[[ Dataset excerpts open ]]

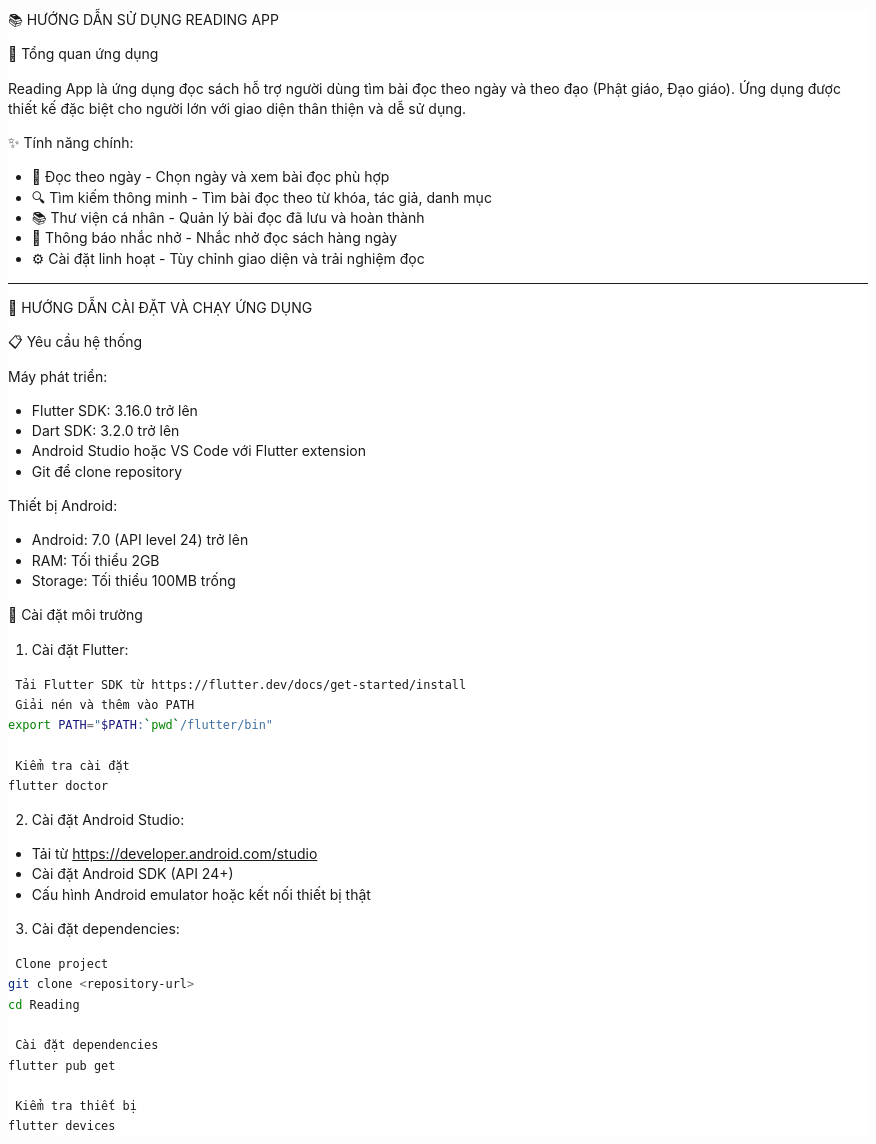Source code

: 📚 HƯỚNG DẪN SỬ DỤNG READING APP

 🎯 Tổng quan ứng dụng

Reading App là ứng dụng đọc sách hỗ trợ người dùng tìm bài đọc theo ngày và theo đạo (Phật giáo, Đạo giáo). Ứng dụng được thiết kế đặc biệt cho người lớn với giao diện thân thiện và dễ sử dụng.

 ✨ Tính năng chính:
- 📖 Đọc theo ngày - Chọn ngày và xem bài đọc phù hợp
- 🔍 Tìm kiếm thông minh - Tìm bài đọc theo từ khóa, tác giả, danh mục
- 📚 Thư viện cá nhân - Quản lý bài đọc đã lưu và hoàn thành
- 🔔 Thông báo nhắc nhở - Nhắc nhở đọc sách hàng ngày
- ⚙️ Cài đặt linh hoạt - Tùy chỉnh giao diện và trải nghiệm đọc

---

 🚀 HƯỚNG DẪN CÀI ĐẶT VÀ CHẠY ỨNG DỤNG

 📋 Yêu cầu hệ thống

 Máy phát triển:
- Flutter SDK: 3.16.0 trở lên
- Dart SDK: 3.2.0 trở lên
- Android Studio hoặc VS Code với Flutter extension
- Git để clone repository

 Thiết bị Android:
- Android: 7.0 (API level 24) trở lên
- RAM: Tối thiểu 2GB
- Storage: Tối thiểu 100MB trống

 🔧 Cài đặt môi trường

 1. Cài đặt Flutter:
```bash
 Tải Flutter SDK từ https://flutter.dev/docs/get-started/install
 Giải nén và thêm vào PATH
export PATH="$PATH:`pwd`/flutter/bin"

 Kiểm tra cài đặt
flutter doctor
```

 2. Cài đặt Android Studio:
- Tải từ https://developer.android.com/studio
- Cài đặt Android SDK (API 24+)
- Cấu hình Android emulator hoặc kết nối thiết bị thật

 3. Cài đặt dependencies:
```bash
 Clone project
git clone <repository-url>
cd Reading

 Cài đặt dependencies
flutter pub get

 Kiểm tra thiết bị
flutter devices
```
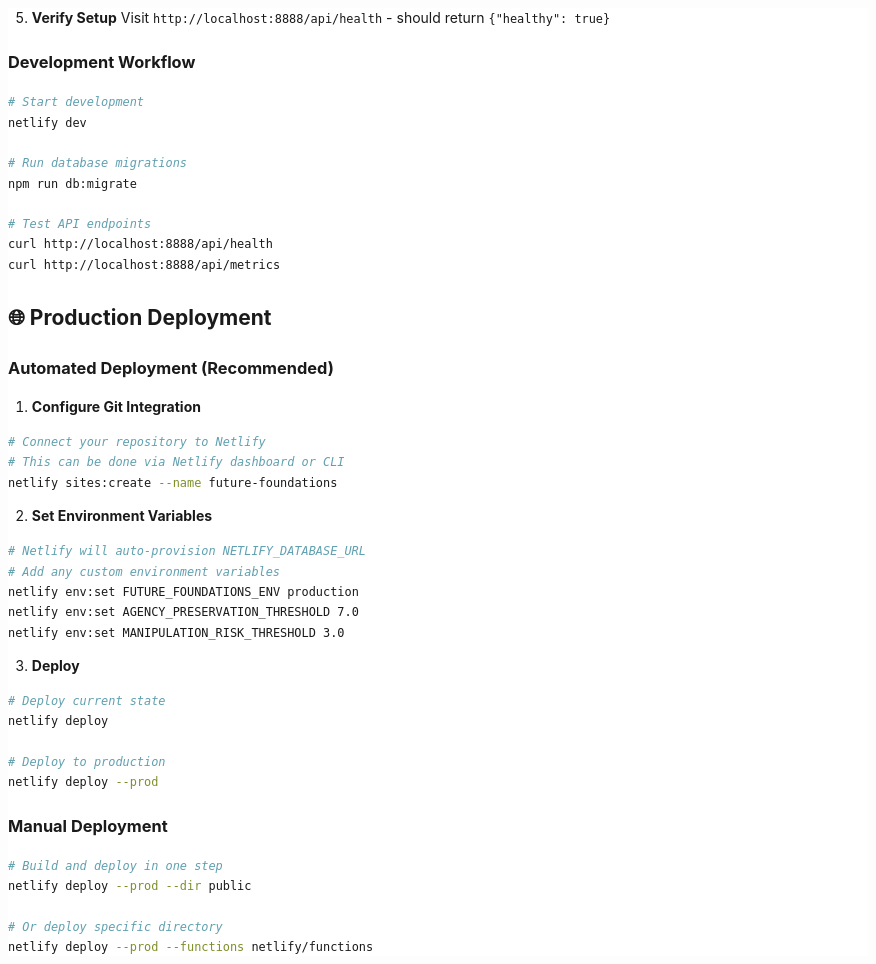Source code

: 5. **Verify Setup**
Visit `http://localhost:8888/api/health` - should return `{"healthy": true}`

### Development Workflow

```bash
# Start development
netlify dev

# Run database migrations
npm run db:migrate

# Test API endpoints
curl http://localhost:8888/api/health
curl http://localhost:8888/api/metrics
```

## 🌐 Production Deployment

### Automated Deployment (Recommended)

1. **Configure Git Integration**
```bash
# Connect your repository to Netlify
# This can be done via Netlify dashboard or CLI
netlify sites:create --name future-foundations
```

2. **Set Environment Variables**
```bash
# Netlify will auto-provision NETLIFY_DATABASE_URL
# Add any custom environment variables
netlify env:set FUTURE_FOUNDATIONS_ENV production
netlify env:set AGENCY_PRESERVATION_THRESHOLD 7.0
netlify env:set MANIPULATION_RISK_THRESHOLD 3.0
```

3. **Deploy**
```bash
# Deploy current state
netlify deploy

# Deploy to production
netlify deploy --prod
```

### Manual Deployment

```bash
# Build and deploy in one step
netlify deploy --prod --dir public

# Or deploy specific directory
netlify deploy --prod --functions netlify/functions
```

[[ Dataset excerpts closed ]]

**What is being asked**
All lines from the start of the entries through the one with "- RAM: Tối thiểu 2GB" are to be output exactly; omit the pictures.

**Answer to this problem**
Source code

: 📚 HƯỚNG DẪN SỬ DỤNG READING APP

 🎯 Tổng quan ứng dụng

Reading App là ứng dụng đọc sách hỗ trợ người dùng tìm bài đọc theo ngày và theo đạo (Phật giáo, Đạo giáo). Ứng dụng được thiết kế đặc biệt cho người lớn với giao diện thân thiện và dễ sử dụng.

 ✨ Tính năng chính:
- 📖 Đọc theo ngày - Chọn ngày và xem bài đọc phù hợp
- 🔍 Tìm kiếm thông minh - Tìm bài đọc theo từ khóa, tác giả, danh mục
- 📚 Thư viện cá nhân - Quản lý bài đọc đã lưu và hoàn thành
- 🔔 Thông báo nhắc nhở - Nhắc nhở đọc sách hàng ngày
- ⚙️ Cài đặt linh hoạt - Tùy chỉnh giao diện và trải nghiệm đọc

---

 🚀 HƯỚNG DẪN CÀI ĐẶT VÀ CHẠY ỨNG DỤNG

 📋 Yêu cầu hệ thống

 Máy phát triển:
- Flutter SDK: 3.16.0 trở lên
- Dart SDK: 3.2.0 trở lên
- Android Studio hoặc VS Code với Flutter extension
- Git để clone repository

 Thiết bị Android:
- Android: 7.0 (API level 24) trở lên
- RAM: Tối thiểu 2GB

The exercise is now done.